Delaware, for instance, has an “income cap” of approximately $2,000 per month. This means that if a person seeking eligibility for long-term care Medicaid has income such as Social Security or pension benefits that exceeds $2,000 per month, she is not eligible without creating and funding a Miller Trust.

Once signed, the Miller Trust is used to open a bank account in the trust’s name. All of the applicant’s income must be deposited into this new bank account each month. From there, the trustee uses that income according to the Medicaid regulations.

Assets, like cash or real estate, should never be transferred to a Miller Trust. Income is all that ever goes in to this type of trust. For this reason, a Miller Trust is not an asset-protection planning tool. It is only ever used at the time of application for long-term care Medicaid benefits to satisfy the income cap rules.

An irrevocable asset-protection trust, on the other hand, is a highly effective tool to shelter assets from the costs of long-term care. If you’re thinking about deeding your house to your kids, consider this trust instead.

Many seniors want to give assets away now, in order to protect those assets in case long-term care, which can cost more than $10,000 per month, is ever needed in the future. They figure that if those assets are no longer in their names, then they won’t be available to pay for care and thus will be protected.

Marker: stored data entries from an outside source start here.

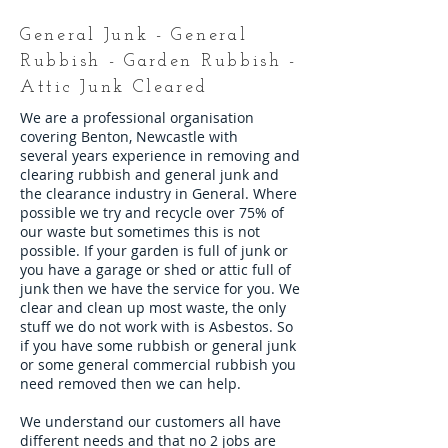
General Junk - General
Rubbish - Garden Rubbish -
Attic Junk Cleared
We are a professional organisation
covering Benton, Newcastle with
several years experience in removing and
clearing rubbish and general junk and
the clearance industry in General. Where
possible we try and recycle over 75% of
our waste but sometimes this is not
possible. If your garden is full of junk or
you have a garage or shed or attic full of
junk then we have the service for you. We
clear and clean up most waste, the only
stuff we do not work with is Asbestos. So
if you have some rubbish or general junk
or some general commercial rubbish you
need removed then we can help.
We understand our customers all have
different needs and that no 2 jobs are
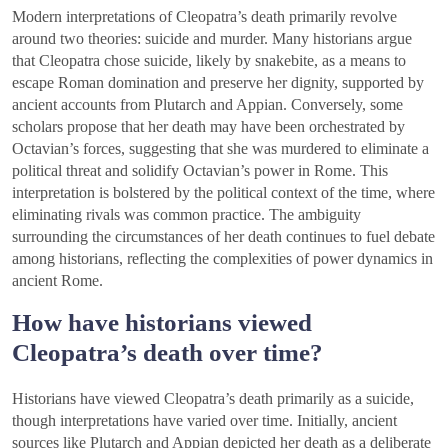
Modern interpretations of Cleopatra’s death primarily revolve
around two theories: suicide and murder. Many historians argue
that Cleopatra chose suicide, likely by snakebite, as a means to
escape Roman domination and preserve her dignity, supported by
ancient accounts from Plutarch and Appian. Conversely, some
scholars propose that her death may have been orchestrated by
Octavian’s forces, suggesting that she was murdered to eliminate a
political threat and solidify Octavian’s power in Rome. This
interpretation is bolstered by the political context of the time, where
eliminating rivals was common practice. The ambiguity
surrounding the circumstances of her death continues to fuel debate
among historians, reflecting the complexities of power dynamics in
ancient Rome.
How have historians viewed
Cleopatra’s death over time?
Historians have viewed Cleopatra’s death primarily as a suicide,
though interpretations have varied over time. Initially, ancient
sources like Plutarch and Appian depicted her death as a deliberate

Giving assets outright to other individuals, though, can be very risky. What if those individuals get divorced, file for bankruptcy or need long-term care themselves? Those assets, now in someone else’s name, are subject to those risks.

The better practice is to use an irrevocable asset-protection trust. Once signed, assets can be transferred to it. Five years later, those assets are protected and are completely off the table should long-term care be needed in the future. Real property such as your residence, beach house or even rental property is a great asset to transfer to this type of trust. Many families are interested in protecting the equity in their real property, if nothing else.

Other assets, like cash accounts or life insurance policies with cash value, can be transferred to an asset-protection trust too.

We cover the mechanics of an asset-protection trust in other articles. What’s important to note here is that a Miller Trust has a purpose and a place, but an asset-protection trust is the primary tool that effectively protects assets from the future costs of long-term care. It’s imperative that anyone interested in creating a trust of any kind receive guidance from a specialized elder law firm. Misusing these legal tools can result in compromising benefits and spending more on care than necessary.